1. Synchronisation durch Technik: Unser Kreisverband nutzt moderne elektronische Hilfsmittel (wie OpenSlide), die es ermöglichen, die physische Anwesenheit im Saal und die digitale Eincheckung 1-zu-1 zeitgleich abzubilden. Da diese Tools jederzeit ein objektives Bild der Beschlussfähigkeit liefern, erübrigt sich eine politische Abstimmung über die Durchführung einer Prüfung.
2. Verhältnismäßigkeit: Bei über 2000 Mitgliedern im Kreisverband ist die Einhaltung des satzungsgemäßen Quorums von 75 Personen (§ 7 Abs. 5) essenziell für die Legitimität der Beschlüsse.
3. Rechtssicherheit: Eine Abstimmung darüber, ob das Quorum geprüft werden soll, stellt das Einhalten der Satzung unter Vorbehalt. Dies macht Beschlüsse gemäß § 32 BGB anfechtbar.
4. Effizienz: Die fortlaufende Information durch die MPK auf Basis valider Daten sorgt für einen reibungslosen Ablauf ohne unnötige Debatten über Verfahrensfragen.

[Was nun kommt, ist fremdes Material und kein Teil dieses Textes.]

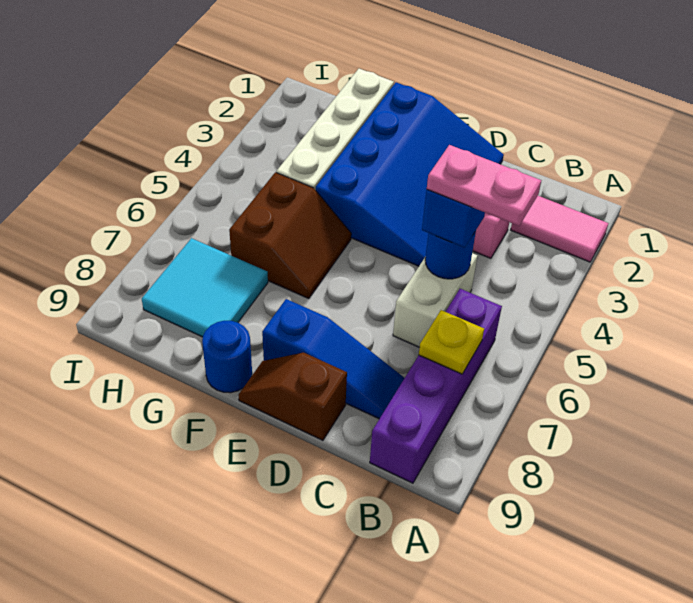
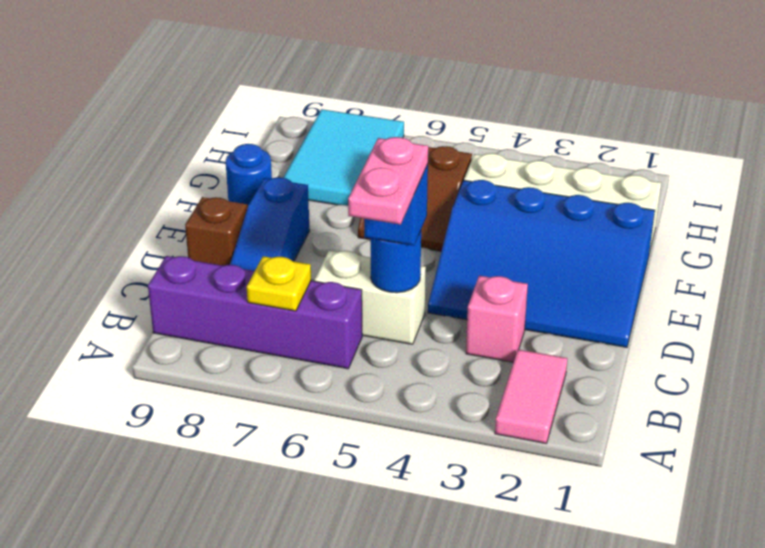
cyan 2x2 tile [142,238,268,337] -> cyan 2x3 tile [283,109,404,206]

Begründung in Einfacher Sprache
Warum machen wir das? Wir sind über 2000 Mitglieder. Damit unsere Entscheidungen gültig sind, müssen mindestens 75 Personen da sein. Bisher wurde oft darüber abgestimmt, ob wir das überhaupt prüfen wollen. Das ist unsicher und kann unsere Ergebnisse ungültig machen.
Was ändert sich?
• Moderne Technik: Wir nutzen Computer-Programme, die zeitgleich genau anzeigen, wer im Saal ist und wer im System angemeldet ist. Diese Technik gibt uns echte Fakten.
• Kein Streit über Regeln: Über die Satzung stimmt man nicht ab, man hält sie ein. Wenn jemand fragt, ob wir noch genug Leute sind, schauen wir sofort nach.
• Sicherheit: So wissen wir immer sofort Bescheid und unsere Beschlüsse sind vor Gericht sicher.